## [Task statement]
In the post below on the Parallel Iron patent lawsuit, what is the number of the patent in question?

## [Text to read]
══════

June 10, 2011

Patent nonsense: Parallel Iron/HDFS edition

Alan Scott commented with concern about Parallel Iron’s patent lawsuit attacking HDFS (Hadoop Distributed File System), filed in — where else? — Eastern Texas. The patent in question — US 7,415,565 — seems to in essence cover any shared-nothing block storage that exploits a “configurable switch fabric”; indeed, it’s more oriented to OLTP (OnLine Transaction Processing) than to analytics. For example, the Background section starts:

The present invention relates to data storage, and more particularly, to methods and systems for a high throughput storage device.

A form of on-line transaction processing (OLTP) applications requiring a high number of data block reads or writes are called H-OLTP applications. A large server or mainframe or several servers typically host an H-OLTP application. Typically, these applications involve the use of a real time operating system, a relational database, optical fiber based networking, distributed communications facilities to a user community, and the application itself. Storage solutions for these applications use a combination of mechanical disk drives and cached memory under stored program control. The techniques for the storage management of H-OLTP applications can use redundant file storage algorithms on multiple disk drives, memory cache replications, data coherency algorithms, and/or load balancing.

══════

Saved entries
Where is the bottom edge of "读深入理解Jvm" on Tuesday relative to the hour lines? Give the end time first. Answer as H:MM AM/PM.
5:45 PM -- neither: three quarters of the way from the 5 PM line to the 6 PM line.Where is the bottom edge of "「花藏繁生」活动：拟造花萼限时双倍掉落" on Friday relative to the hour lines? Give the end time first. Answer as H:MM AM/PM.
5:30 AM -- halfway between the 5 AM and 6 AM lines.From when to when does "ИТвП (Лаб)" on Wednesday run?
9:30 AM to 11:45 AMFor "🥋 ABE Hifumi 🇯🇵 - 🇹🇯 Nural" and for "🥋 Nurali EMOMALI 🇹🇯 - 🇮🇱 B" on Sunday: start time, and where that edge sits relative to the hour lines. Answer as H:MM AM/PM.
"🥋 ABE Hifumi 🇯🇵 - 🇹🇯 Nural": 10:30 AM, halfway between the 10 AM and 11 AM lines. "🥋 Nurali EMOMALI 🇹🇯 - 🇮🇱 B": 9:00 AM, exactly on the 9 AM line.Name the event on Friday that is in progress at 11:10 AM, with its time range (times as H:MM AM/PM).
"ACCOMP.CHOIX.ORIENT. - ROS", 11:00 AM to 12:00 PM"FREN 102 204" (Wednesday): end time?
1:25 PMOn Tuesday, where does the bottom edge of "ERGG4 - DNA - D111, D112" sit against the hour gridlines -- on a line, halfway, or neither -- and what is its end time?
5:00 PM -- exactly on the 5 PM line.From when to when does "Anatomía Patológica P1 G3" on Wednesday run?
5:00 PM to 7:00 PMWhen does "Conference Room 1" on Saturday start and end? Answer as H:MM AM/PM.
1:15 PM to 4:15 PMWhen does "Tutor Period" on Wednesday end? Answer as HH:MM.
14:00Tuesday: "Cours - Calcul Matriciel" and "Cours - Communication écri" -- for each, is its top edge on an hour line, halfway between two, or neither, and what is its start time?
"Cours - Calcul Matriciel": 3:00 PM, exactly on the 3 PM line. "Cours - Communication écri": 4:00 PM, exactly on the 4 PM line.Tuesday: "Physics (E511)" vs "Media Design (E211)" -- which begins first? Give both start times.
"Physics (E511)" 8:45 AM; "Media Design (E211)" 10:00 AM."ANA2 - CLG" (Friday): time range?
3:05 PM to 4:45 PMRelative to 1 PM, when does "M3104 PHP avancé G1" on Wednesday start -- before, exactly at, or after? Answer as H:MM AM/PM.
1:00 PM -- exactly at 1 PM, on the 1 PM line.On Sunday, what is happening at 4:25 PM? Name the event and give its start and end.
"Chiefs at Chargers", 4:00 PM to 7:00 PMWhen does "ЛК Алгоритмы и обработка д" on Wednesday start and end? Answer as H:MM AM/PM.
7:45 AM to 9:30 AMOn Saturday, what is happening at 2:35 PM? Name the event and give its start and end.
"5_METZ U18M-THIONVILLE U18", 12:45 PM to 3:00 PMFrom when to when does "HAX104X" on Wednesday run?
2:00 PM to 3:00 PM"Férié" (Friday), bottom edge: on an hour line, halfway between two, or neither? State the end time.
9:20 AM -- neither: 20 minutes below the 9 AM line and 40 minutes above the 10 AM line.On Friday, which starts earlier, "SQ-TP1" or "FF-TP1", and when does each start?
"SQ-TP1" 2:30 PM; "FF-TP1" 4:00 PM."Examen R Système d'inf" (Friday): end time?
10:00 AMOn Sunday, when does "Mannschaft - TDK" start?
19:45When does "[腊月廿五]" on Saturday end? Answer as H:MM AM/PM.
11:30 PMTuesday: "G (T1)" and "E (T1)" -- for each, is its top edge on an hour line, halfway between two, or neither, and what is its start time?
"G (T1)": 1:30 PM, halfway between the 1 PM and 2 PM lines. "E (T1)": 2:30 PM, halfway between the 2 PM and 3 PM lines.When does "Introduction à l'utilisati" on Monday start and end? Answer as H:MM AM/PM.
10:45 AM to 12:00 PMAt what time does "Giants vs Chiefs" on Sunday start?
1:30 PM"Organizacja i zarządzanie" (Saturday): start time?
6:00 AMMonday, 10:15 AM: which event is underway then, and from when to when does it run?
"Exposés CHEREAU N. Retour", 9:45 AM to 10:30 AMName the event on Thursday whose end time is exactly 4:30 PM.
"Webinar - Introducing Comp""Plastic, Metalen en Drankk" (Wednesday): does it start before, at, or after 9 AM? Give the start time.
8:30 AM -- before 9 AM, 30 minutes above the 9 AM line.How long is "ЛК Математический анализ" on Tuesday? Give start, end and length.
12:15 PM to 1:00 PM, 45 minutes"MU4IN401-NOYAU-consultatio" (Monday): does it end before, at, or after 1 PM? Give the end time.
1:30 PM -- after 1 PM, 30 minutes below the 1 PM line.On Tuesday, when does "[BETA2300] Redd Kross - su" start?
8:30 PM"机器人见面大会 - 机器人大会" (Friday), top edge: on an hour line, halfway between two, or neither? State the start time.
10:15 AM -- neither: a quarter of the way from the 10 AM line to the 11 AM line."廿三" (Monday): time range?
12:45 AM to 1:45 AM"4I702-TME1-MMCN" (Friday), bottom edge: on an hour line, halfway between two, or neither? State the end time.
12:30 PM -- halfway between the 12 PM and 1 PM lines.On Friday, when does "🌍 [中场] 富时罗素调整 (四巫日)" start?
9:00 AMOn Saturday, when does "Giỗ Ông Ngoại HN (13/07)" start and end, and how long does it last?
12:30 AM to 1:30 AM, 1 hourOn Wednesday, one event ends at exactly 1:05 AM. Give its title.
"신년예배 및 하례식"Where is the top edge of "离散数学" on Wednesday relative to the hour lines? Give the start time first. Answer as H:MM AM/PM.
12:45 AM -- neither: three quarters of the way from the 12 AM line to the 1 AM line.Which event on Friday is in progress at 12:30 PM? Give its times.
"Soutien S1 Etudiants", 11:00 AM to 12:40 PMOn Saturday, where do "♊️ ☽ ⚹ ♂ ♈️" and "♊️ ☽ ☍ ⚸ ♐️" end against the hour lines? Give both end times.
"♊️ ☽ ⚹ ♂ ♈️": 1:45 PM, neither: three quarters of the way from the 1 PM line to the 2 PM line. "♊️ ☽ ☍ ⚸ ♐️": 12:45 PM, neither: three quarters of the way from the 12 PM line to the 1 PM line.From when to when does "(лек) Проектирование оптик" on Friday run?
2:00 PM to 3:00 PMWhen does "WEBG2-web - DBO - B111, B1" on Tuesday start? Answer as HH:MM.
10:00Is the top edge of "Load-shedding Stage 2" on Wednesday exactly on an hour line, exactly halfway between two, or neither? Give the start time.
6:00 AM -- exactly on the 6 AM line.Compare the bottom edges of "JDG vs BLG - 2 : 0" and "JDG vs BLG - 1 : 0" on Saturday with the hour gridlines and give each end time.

══════

## [Right answer]
US 7,415,565